Close to half of the 725 Indigenous enrolments at the University in 2012 were in professional disciplines across a broad range of programs, as well as high concentrations of students in teaching, nursing, social work and engineering.
“Newcastle is a recognised national leader in Indigenous education, a university of choice for Indigenous students and employs more Indigenous staff than any other university in Australia,” Professor Kevin McConkey, Deputy Vice-Chancellor (Academic and Global Relations), said.
“The University’s Aboriginal and Torres Strait Islander student enrolments account for 2.6 per cent of the total student population, almost twice the sector average and above the report’s recommended target of 2.2 per cent.
“With 2.7 per cent of our staff identifying as Indigenous, we are also well ahead of the report’s recommended target that 2.2 per cent of a university’s staff be Indigenous,” Professor McConkey said.

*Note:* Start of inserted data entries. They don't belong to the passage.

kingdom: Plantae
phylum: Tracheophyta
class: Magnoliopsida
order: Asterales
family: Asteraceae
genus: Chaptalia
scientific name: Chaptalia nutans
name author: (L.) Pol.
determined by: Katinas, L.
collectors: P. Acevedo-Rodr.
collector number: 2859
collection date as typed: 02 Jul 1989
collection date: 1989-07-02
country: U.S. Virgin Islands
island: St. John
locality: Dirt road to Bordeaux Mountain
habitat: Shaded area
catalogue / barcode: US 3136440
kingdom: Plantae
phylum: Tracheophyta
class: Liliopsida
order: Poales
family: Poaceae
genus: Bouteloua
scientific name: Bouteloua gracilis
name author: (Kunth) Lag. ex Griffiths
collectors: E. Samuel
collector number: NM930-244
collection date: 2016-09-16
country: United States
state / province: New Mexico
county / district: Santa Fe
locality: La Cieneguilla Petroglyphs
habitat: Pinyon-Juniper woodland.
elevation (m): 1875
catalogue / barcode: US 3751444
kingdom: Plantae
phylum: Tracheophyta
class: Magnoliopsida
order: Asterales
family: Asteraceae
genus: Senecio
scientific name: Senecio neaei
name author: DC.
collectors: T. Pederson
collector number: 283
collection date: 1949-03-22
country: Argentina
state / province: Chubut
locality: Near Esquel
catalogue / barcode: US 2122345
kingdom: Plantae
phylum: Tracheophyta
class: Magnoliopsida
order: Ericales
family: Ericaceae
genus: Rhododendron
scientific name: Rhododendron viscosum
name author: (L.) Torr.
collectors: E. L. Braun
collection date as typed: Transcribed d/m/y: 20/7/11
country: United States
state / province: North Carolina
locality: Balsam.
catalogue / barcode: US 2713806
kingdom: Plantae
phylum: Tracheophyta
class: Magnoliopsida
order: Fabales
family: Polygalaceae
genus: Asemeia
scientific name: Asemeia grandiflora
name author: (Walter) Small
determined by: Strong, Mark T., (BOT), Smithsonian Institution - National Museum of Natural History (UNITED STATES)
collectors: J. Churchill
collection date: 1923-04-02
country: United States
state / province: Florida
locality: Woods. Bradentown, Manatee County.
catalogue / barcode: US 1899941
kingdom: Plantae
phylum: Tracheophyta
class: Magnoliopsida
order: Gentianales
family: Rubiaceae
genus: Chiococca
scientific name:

“We have achieved our successes through a whole-of-university approach to Aboriginal and Torres Strait Islander education and research, setting and achieving ambitious targets for Indigenous student and staff participation.”
The University was one of the first in Australia to launch a Reconciliation Action Plan, which outlines how it will continue to address Indigenous collaboration including creating additional pathways for entry to university, increasing completion rates, enhancing Indigenous research and introducing cultural relevance to the teaching curricula.
“We look forward to working with other universities and the Australian Government to further improve access and outcomes for Aboriginal and Torres Strait Islander people in higher education,” Professor McConkey said.